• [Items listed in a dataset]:
*** Block opens ***

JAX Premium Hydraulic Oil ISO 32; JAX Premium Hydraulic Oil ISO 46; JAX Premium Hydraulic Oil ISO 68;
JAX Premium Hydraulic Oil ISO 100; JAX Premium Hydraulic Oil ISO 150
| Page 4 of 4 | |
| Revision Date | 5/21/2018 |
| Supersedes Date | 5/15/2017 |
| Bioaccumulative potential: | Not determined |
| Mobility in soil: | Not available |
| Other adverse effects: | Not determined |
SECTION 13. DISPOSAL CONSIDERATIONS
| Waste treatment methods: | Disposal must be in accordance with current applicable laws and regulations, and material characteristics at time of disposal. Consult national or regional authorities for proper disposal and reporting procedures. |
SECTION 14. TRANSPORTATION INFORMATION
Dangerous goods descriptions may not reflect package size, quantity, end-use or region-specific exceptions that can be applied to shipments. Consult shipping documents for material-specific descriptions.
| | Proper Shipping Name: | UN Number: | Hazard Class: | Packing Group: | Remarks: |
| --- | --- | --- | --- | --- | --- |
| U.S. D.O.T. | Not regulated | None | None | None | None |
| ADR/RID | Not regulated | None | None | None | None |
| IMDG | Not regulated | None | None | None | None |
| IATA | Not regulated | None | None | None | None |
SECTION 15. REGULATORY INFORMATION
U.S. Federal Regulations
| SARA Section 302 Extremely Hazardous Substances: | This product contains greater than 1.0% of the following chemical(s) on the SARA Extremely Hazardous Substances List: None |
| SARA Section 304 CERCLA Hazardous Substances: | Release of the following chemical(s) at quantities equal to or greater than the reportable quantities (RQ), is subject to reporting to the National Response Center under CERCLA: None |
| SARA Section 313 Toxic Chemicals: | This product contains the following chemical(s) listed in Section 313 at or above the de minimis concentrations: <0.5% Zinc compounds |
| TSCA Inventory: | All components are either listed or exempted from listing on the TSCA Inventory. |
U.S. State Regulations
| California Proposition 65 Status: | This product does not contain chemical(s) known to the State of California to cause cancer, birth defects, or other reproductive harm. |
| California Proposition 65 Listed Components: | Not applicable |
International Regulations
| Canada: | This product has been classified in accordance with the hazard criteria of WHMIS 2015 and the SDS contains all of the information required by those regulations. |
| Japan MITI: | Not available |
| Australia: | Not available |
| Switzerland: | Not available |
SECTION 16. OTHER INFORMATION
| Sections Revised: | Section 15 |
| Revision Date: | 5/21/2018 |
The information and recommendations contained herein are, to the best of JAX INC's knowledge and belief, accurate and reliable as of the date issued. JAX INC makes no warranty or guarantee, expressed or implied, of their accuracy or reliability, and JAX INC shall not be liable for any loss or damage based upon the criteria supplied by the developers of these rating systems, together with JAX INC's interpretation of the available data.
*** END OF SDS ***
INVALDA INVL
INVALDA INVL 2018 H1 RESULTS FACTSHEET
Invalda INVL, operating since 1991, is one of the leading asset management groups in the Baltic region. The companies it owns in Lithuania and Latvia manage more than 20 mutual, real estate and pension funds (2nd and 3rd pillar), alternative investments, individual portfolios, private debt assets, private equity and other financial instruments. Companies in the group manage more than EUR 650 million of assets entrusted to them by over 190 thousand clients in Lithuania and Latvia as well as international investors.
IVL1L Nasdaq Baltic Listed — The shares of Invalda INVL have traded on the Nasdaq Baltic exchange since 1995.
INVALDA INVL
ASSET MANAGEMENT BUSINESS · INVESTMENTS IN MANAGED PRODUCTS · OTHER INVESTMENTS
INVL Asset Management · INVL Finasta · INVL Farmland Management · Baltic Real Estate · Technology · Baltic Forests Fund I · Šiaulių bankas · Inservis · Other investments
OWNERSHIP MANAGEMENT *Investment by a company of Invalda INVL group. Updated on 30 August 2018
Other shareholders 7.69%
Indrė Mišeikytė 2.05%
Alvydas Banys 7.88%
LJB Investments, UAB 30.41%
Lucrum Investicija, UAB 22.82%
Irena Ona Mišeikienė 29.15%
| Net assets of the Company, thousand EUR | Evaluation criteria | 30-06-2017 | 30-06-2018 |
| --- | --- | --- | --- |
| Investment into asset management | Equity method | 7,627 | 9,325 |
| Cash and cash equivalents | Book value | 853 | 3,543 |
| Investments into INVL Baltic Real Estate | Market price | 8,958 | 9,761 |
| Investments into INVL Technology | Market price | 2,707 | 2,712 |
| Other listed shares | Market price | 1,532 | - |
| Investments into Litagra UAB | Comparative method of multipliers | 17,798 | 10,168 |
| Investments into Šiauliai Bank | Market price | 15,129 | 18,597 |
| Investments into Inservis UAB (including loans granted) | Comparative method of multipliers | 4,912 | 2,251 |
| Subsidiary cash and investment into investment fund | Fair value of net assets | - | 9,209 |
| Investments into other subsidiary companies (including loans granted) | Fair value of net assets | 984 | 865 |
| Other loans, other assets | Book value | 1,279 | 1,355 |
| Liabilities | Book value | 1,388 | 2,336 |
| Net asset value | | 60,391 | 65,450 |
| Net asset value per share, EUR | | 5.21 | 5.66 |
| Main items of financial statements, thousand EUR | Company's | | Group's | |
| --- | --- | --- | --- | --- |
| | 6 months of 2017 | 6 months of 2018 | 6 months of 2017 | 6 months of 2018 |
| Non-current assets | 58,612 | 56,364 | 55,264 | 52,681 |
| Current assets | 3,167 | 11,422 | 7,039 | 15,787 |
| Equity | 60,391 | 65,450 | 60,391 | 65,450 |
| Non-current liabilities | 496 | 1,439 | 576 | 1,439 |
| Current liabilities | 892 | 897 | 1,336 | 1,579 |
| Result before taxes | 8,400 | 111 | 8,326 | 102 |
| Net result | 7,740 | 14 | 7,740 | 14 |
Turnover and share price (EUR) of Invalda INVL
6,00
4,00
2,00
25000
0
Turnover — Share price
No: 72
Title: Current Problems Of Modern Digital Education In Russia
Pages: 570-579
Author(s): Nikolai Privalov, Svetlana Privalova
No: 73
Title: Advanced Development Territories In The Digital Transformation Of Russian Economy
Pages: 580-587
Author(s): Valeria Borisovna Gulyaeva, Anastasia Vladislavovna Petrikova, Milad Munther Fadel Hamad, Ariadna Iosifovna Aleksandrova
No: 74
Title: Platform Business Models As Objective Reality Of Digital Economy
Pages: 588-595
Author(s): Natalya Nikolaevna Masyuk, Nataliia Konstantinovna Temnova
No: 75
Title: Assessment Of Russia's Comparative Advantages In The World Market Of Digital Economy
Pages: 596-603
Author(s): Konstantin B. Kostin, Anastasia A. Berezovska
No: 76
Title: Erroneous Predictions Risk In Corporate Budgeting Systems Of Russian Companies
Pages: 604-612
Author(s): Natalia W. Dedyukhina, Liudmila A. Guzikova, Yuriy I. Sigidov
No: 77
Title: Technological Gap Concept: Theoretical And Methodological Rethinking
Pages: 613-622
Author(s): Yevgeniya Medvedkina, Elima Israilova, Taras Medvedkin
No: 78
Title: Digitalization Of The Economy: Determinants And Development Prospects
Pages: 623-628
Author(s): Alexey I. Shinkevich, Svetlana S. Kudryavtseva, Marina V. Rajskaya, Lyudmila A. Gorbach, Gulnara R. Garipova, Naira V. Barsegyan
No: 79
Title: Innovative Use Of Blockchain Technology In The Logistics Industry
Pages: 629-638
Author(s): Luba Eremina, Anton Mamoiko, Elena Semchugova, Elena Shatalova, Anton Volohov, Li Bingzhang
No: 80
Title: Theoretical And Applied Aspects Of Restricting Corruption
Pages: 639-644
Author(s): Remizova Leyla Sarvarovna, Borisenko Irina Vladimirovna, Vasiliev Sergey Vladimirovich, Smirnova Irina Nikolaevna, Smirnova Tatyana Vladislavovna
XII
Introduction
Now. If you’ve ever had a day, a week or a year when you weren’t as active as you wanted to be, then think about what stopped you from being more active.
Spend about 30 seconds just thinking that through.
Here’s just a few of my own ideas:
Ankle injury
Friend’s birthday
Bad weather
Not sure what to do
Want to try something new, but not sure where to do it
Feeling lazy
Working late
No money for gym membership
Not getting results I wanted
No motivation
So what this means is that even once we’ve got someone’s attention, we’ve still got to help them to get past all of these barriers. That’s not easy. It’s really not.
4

*** Block closes ***

• [Try it]:
Locate the line with "Now. If you’ve" in the entries above; extract it and every line after it, verbatim.

• [Worked solution]:
Now. If you’ve ever had a day, a week or a year when you weren’t as active as you wanted to be, then think about what stopped you from being more active.
Spend about 30 seconds just thinking that through.
Here’s just a few of my own ideas:
Ankle injury
Friend’s birthday
Bad weather
Not sure what to do
Want to try something new, but not sure where to do it
Feeling lazy
Working late
No money for gym membership
Not getting results I wanted
No motivation
So what this means is that even once we’ve got someone’s attention, we’ve still got to help them to get past all of these barriers. That’s not easy. It’s really not.
4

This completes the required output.